Alex Woodroe plays Cupid in the show and has been described as a “delightful asshole” by one of his co-stars. He has classic ADHD, never shuts up, and gets into trouble because of his impulsivity. Lauren quickly finds out he is generous to a fault, supporting not only his mother, but several charities and friends. She quickly realizes that the reason Alex was in trouble was not just a drunken brawl. Alex is intrigued by Lauren, taking up the mission to make the humorless “Nanny Clegg” laugh and break through her tough exterior shell.

Alex initially thinks Lauren looks like a bird–she is very short and round, with relatively skinny arms and legs–and she is not conventionally pretty, but her features are interesting. People are often cruel to her because of the way she looks, and she typically ignores the taunts. I loved the fact that Dade chose Lauren to be fat not like most plus-sized models (hourglass figure, tall), but fat like more of us–shaped like the Venus of Willendorf.

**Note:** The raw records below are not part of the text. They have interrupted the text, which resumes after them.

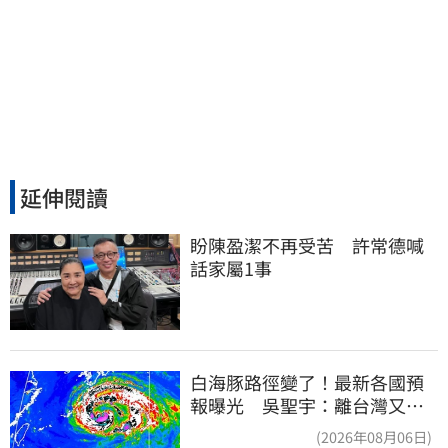
延伸閱讀
盼陳盈潔不再受苦　許常德喊
話家屬1事
白海豚路徑變了！最新各國預
報曝光 吳聖宇：離台灣又更
近一點
(2026年08月06日)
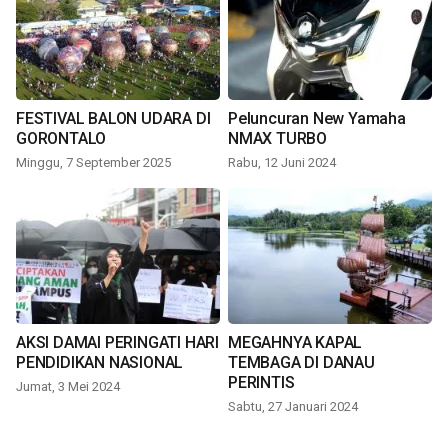
FESTIVAL BALON UDARA DI
Peluncuran New Yamaha
GORONTALO
NMAX TURBO
Minggu, 7 September 2025
Rabu, 12 Juni 2024
AKSI DAMAI PERINGATI HARI
MEGAHNYA KAPAL
PENDIDIKAN NASIONAL
TEMBAGA DI DANAU
PERINTIS
Jumat, 3 Mei 2024
Sabtu, 27 Januari 2024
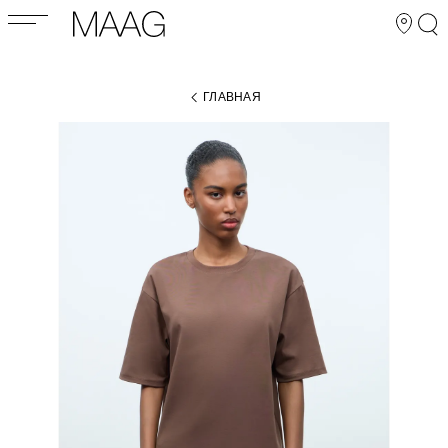
ГЛАВНАЯ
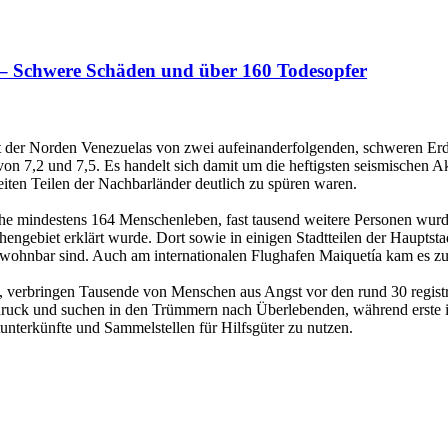
 – Schwere Schäden und über 160 Todesopfer
ist der Norden Venezuelas von zwei aufeinanderfolgenden, schweren Er
 7,2 und 7,5. Es handelt sich damit um die heftigsten seismischen Akt
iten Teilen der Nachbarländer deutlich zu spüren waren.
phe mindestens 164 Menschenleben, fast tausend weitere Personen wurde
hengebiet erklärt wurde. Dort sowie in einigen Stadtteilen der Haupt
wohnbar sind. Auch am internationalen Flughafen Maiquetía kam es zu
st, verbringen Tausende von Menschen aus Angst vor den rund 30 registr
ruck und suchen in den Trümmern nach Überlebenden, während erste int
unterkünfte und Sammelstellen für Hilfsgüter zu nutzen.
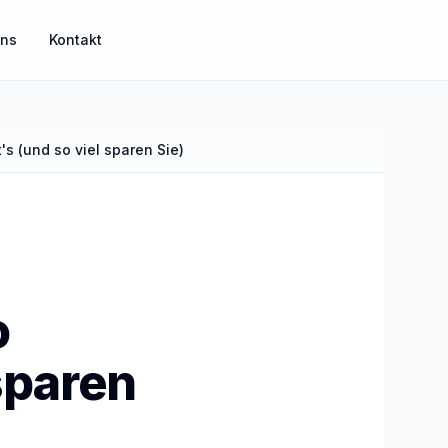
uns
Kontakt
s (und so viel sparen Sie)
MisterGuard
Risikoabsicherung für Einkommen und Familie
MisterSecure
Alltagsabsicherung klar strukturiert
o
sparen
Mister Gold
Sachwerte und Gold als Ergänzung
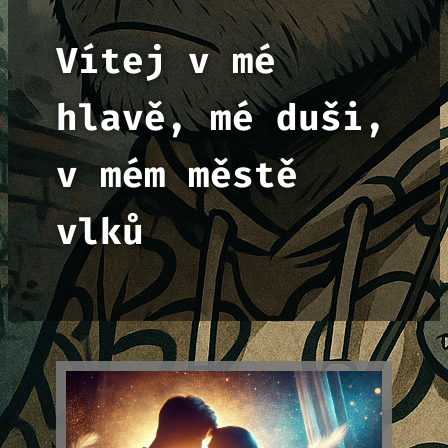
Vítej v mé
hlavě, mé duši,
v mém městě
vlků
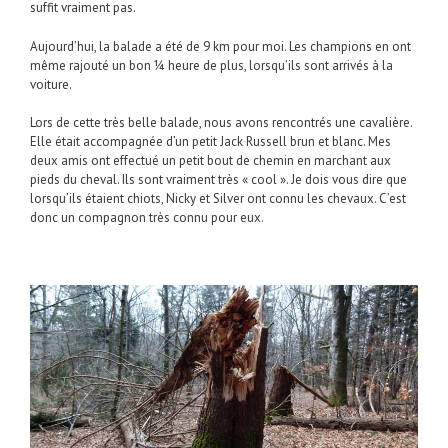
suffit vraiment pas.
Aujourd’hui, la balade a été de 9 km pour moi. Les champions en ont
même rajouté un bon ¼ heure de plus, lorsqu’ils sont arrivés à la
voiture.
Lors de cette très belle balade, nous avons rencontrés une cavalière.
Elle était accompagnée d’un petit Jack Russell brun et blanc. Mes
deux amis ont effectué un petit bout de chemin en marchant aux
pieds du cheval. Ils sont vraiment très « cool ». Je dois vous dire que
lorsqu’ils étaient chiots, Nicky et Silver ont connu les chevaux. C’est
donc un compagnon très connu pour eux.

Alex is a defender of anyone who needs defending, and recklessly loyal to anyone he cares about. Given the way society treats people like Lauren, there are bound to be clashes that risk the bad publicity Lauren was hired to prevent.

I loved the characters, the banter, the settings (Pacific Coast HIghway), the tropes (“close proximity” and “only one bed!”), and especially the way Dade writes about anti-fat bias without perpetuating it. Her fat characters are trying to love themselves in a fat-hating society, just like so many of us. I also love that she includes characters that are not neurotypical–like Alex with his ADHD–and she describes how his brain works and does not work in a way that seems very real to me.

Dade has a backlist I can’t wait to explore, and I will be reviewing the first book in this series–Spoiler Alert–very soon.